### Provided material
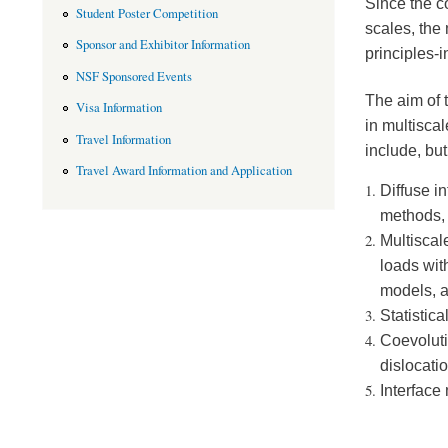
Since the c
Student Poster Competition
scales, the
Sponsor and Exhibitor Information
principles-i
NSF Sponsored Events
The aim of 
Visa Information
in multisca
Travel Information
include, but
Travel Award Information and Application
Diffuse i
methods,
Multiscal
loads wit
models, 
Statistic
Coevoluti
dislocati
Interface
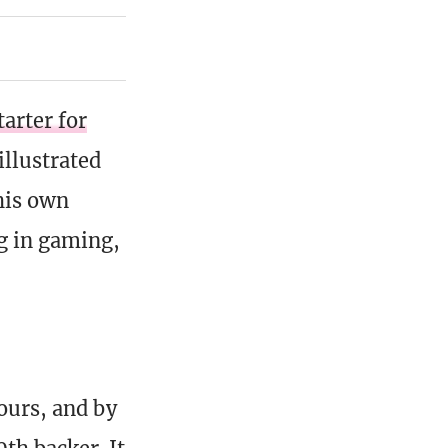
tarter for
illustrated
his own
g in gaming,
hours, and by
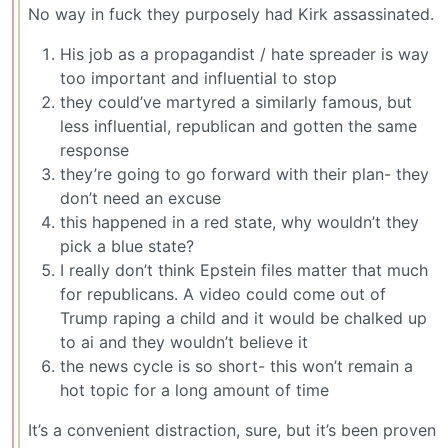
No way in fuck they purposely had Kirk assassinated.
His job as a propagandist / hate spreader is way
too important and influential to stop
they could’ve martyred a similarly famous, but
less influential, republican and gotten the same
response
they’re going to go forward with their plan- they
don’t need an excuse
this happened in a red state, why wouldn’t they
pick a blue state?
I really don’t think Epstein files matter that much
for republicans. A video could come out of
Trump raping a child and it would be chalked up
to ai and they wouldn’t believe it
the news cycle is so short- this won’t remain a
hot topic for a long amount of time
It’s a convenient distraction, sure, but it’s been proven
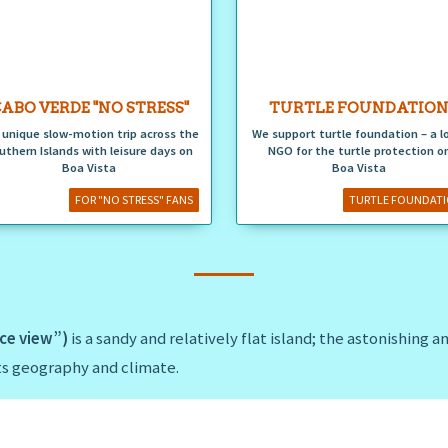
ABO VERDE "NO STRESS"
TURTLE FOUNDATIO
 unique slow-motion trip across the
We support turtle foundation – a l
uthern Islands with leisure days on
NGO for the turtle protection o
Boa Vista
Boa Vista
FOR "NO STRESS" FANS
TURTLE FOUNDAT
ice view”)
is a sandy and relatively flat island; the astonishing 
its geography and climate.
ounded by miles of white-gold and deserted sandy beaches such
uthwest or
Praia das Chaves
in the western part of the island.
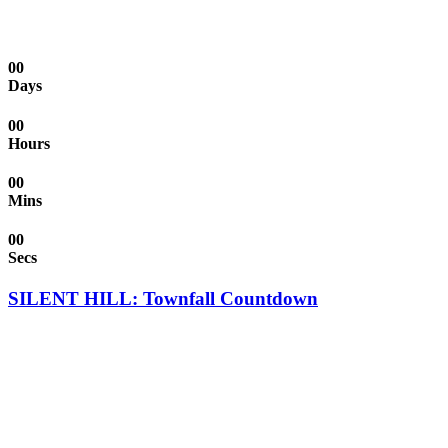
00
Days
00
Hours
00
Mins
00
Secs
SILENT HILL: Townfall Countdown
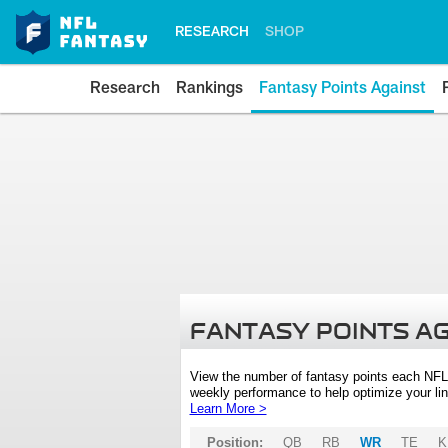
RESEARCH
SHOP
Research
Rankings
Fantasy Points Against
FANTASY POINTS A
View the number of fantasy points each NFL
weekly performance to help optimize your lin
Learn More >
Position:
QB
RB
WR
TE
K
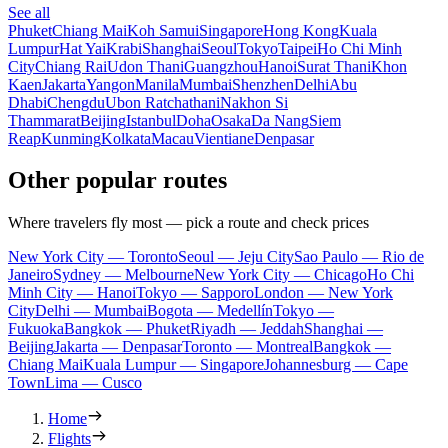
See all
Phuket
Chiang Mai
Koh Samui
Singapore
Hong Kong
Kuala
Lumpur
Hat Yai
Krabi
Shanghai
Seoul
Tokyo
Taipei
Ho Chi Minh
City
Chiang Rai
Udon Thani
Guangzhou
Hanoi
Surat Thani
Khon
Kaen
Jakarta
Yangon
Manila
Mumbai
Shenzhen
Delhi
Abu
Dhabi
Chengdu
Ubon Ratchathani
Nakhon Si
Thammarat
Beijing
Istanbul
Doha
Osaka
Da Nang
Siem
Reap
Kunming
Kolkata
Macau
Vientiane
Denpasar
Other popular routes
Where travelers fly most — pick a route and check prices
New York City — Toronto
Seoul — Jeju City
Sao Paulo — Rio de
Janeiro
Sydney — Melbourne
New York City — Chicago
Ho Chi
Minh City — Hanoi
Tokyo — Sapporo
London — New York
City
Delhi — Mumbai
Bogota — Medellín
Tokyo —
Fukuoka
Bangkok — Phuket
Riyadh — Jeddah
Shanghai —
Beijing
Jakarta — Denpasar
Toronto — Montreal
Bangkok —
Chiang Mai
Kuala Lumpur — Singapore
Johannesburg — Cape
Town
Lima — Cusco
Home
Flights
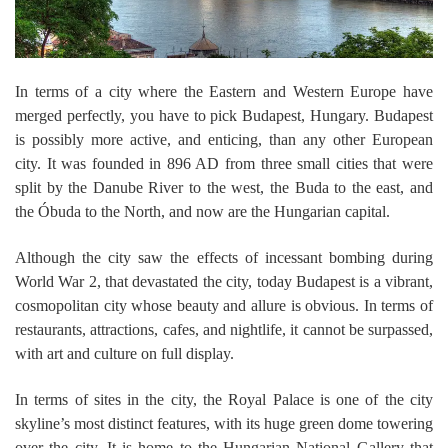
In terms of a city where the Eastern and Western Europe have
merged perfectly, you have to pick Budapest, Hungary. Budapest
is possibly more active, and enticing, than any other European
city. It was founded in 896 AD from three small cities that were
split by the Danube River to the west, the Buda to the east, and
the Óbuda to the North, and now are the Hungarian capital.
Although the city saw the effects of incessant bombing during
World War 2, that devastated the city, today Budapest is a vibrant,
cosmopolitan city whose beauty and allure is obvious. In terms of
restaurants, attractions, cafes, and nightlife, it cannot be surpassed,
with art and culture on full display.
In terms of sites in the city, the Royal Palace is one of the city
skyline’s most distinct features, with its huge green dome towering
over the city. It is home to the Hungarian National Gallery that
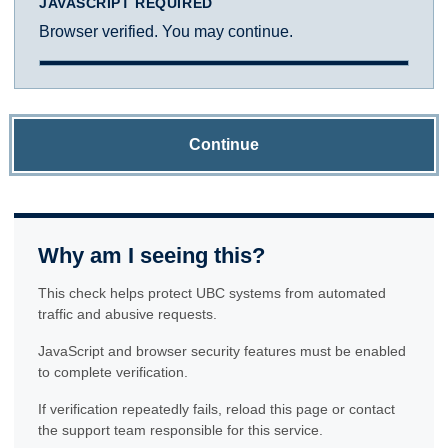
JAVASCRIPT REQUIRED
Browser verified. You may continue.
Continue
Why am I seeing this?
This check helps protect UBC systems from automated
traffic and abusive requests.
JavaScript and browser security features must be enabled
to complete verification.
If verification repeatedly fails, reload this page or contact
the support team responsible for this service.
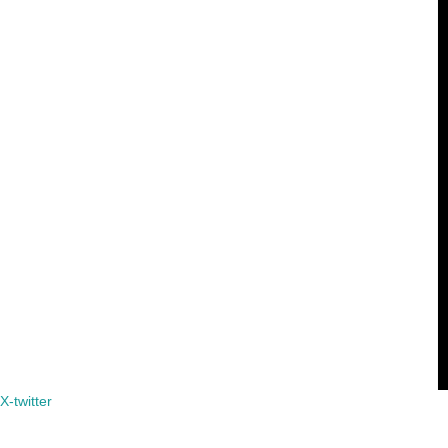
X-twitter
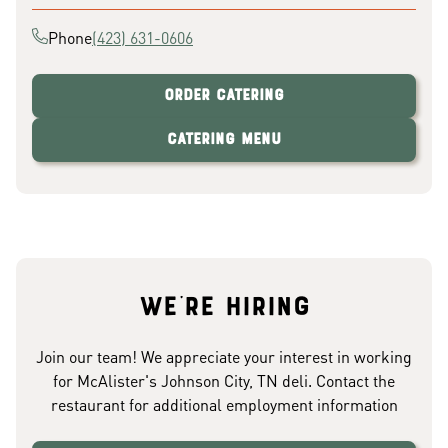
Phone
(423) 631-0606
Order Catering
Catering Menu
We're hiring
Join our team! We appreciate your interest in working
for McAlister's Johnson City, TN deli. Contact the
restaurant for additional employment information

### Your goal
Take from the entries every line that has the string "with".

### Solution for this exercise
they’re going to go forward with their plan- they
uthern Islands with leisure days on
with art and culture on full display.
skyline’s most distinct features, with its huge green dome towering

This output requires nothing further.